* Passage provided

====

[iDC] IPF09 Conference thoughts

Kevin Hamilton kham at uiuc.edu
Fri Dec 4 17:07:05 UTC 2009

Brian and all, thanks so much for your responses here to the  
conference. For those of us who couldn't make it to NYC, this and many  
other outlets have served as valuable inlets.

A couple of additions to your meditation and history here, Brian.

My sense is that in some cases, the Bauhaus grid met with some  
resistant forces in America - largely, that of industry expectations  
of art and design education. I can't cite the source at the moment,  
but I remember reading about how Moholy-Nagy in particular faced  
pressures in this regard, where Chicago business had grown dependent  
on the Illinois Institute of Technology for the provision of ready  
workers in the design and application of visual identity. They  
apparently began to complain that students under these new European  
instructors weren't adequately prepared for working in industry;  
Moholy-Nagy and others had to bend to bring their universalized,  
abstract ideals down to the level of economic pressures. The larger  
story of how this translation took place for him and others needs to  
be told (I haven't seen it yet, anyway) - what was dropped, what kept,  
what transformed and how? It's a story bound up with the shaping of  
art school as we know it in America.

To my knowledge (and Orit likely knows more here), Kepes benefited  
essentially from a patron in the form of MIT's president Wiesner at  
the time, whose utopian vision kept CAVS alive. My understanding is  
that when Wiesner left, CAVS tanked.

====

* Dataset entries
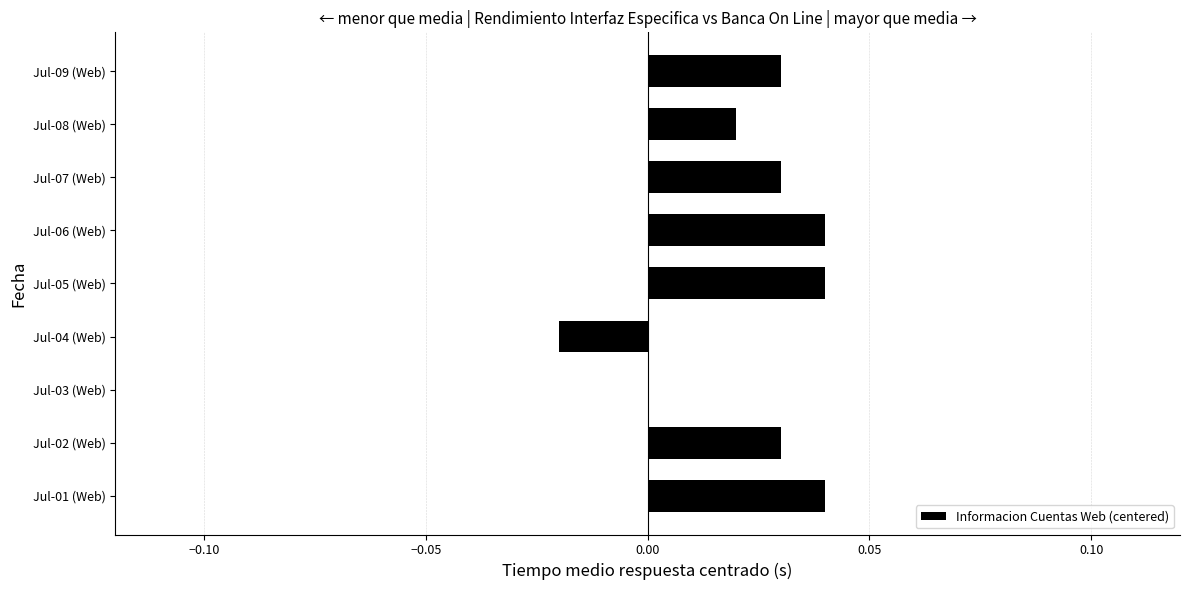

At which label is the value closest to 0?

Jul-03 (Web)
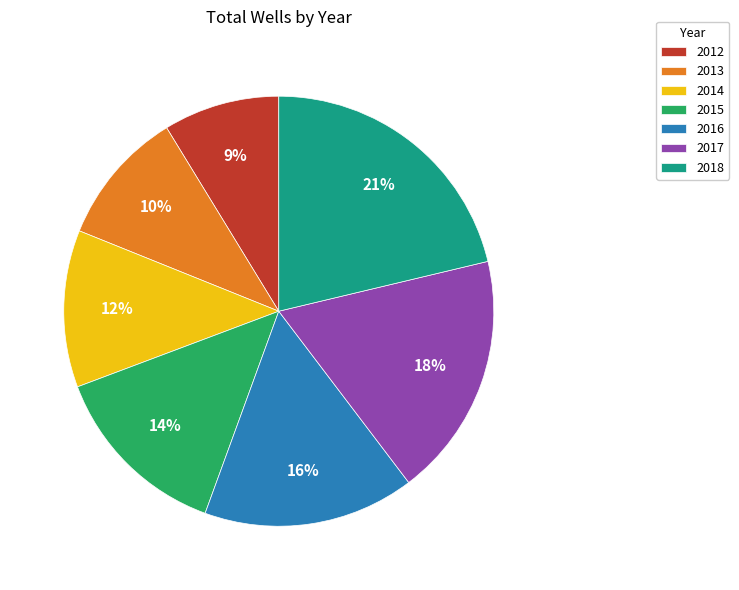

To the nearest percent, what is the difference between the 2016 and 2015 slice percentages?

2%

====

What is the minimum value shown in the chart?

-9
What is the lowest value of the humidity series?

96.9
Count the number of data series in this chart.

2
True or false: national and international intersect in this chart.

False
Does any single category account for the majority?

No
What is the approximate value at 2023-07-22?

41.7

====

* Questions
• A. Decide whether each statement agrees with the mailing-list post, answering yes or no and quoting the words of the post that settle it: (i) Moholy-Nagy faced pressure from Chicago business; (ii) the writer attended the conference in NYC; (iii) CAVS thrived after Wiesner left.
• B. According to the mailing-list post, who was the patron from whom Kepes benefited?
• C. Continue the mailing-list post from the point where it ends.
The listing is not needed for any of this work.

* Numbered answers
• A.
(i) Yes: "Moholy-Nagy in particular faced pressures in this regard, where Chicago business had grown dependent on the Illinois Institute of Technology"
(ii) No: "For those of us who couldn't make it to NYC"
(iii) No: "when Wiesner left, CAVS tanked"

• B. MIT's president at the time, Wiesner.

• C.
This happened more or less at the same time as Von Foerster's lab  
ended here at Illinois - his patron, the Office of Naval Research, was  
forced to drop him when the Mansfield amendment restricted military  
funding of "blue sky" projects.

So Radical Constructivism, and the universal grid of subjectivity,  
looked to make the whole world, but it couldn't make a world stand up  
without the help of no-strings-attached funding, funding that couldn't  
last for long. The question that remains is this - What can we learn  
from the consequent influence of the Bauhaus grid on Chicago's image  
industry, or of cybernetics on economics and management theory? Are  
these examples of the familiar story of long-term capital-driven  
projects borrowing from the avant-garde without sustaining it? How  
else might we tell these stories?

In this account, European utopias drop their spiritual/expressive bent  
when they come to the states, leaving only an abstract universalizing  
language, which then gets picked clean by economically stronger  
interests who need only a certain kind of abstraction. That could  
describe moments from earlier in America's history as well. (I wonder  
what postcolonial theory offers this account.)

Kevin Hamilton

On Dec 3, 2009, at 10:41 PM, Brian Holmes wrote:

> Thanks, Mark, for the excellent wrap-up. Reading it makes me feel like
> it's all just yesterday again.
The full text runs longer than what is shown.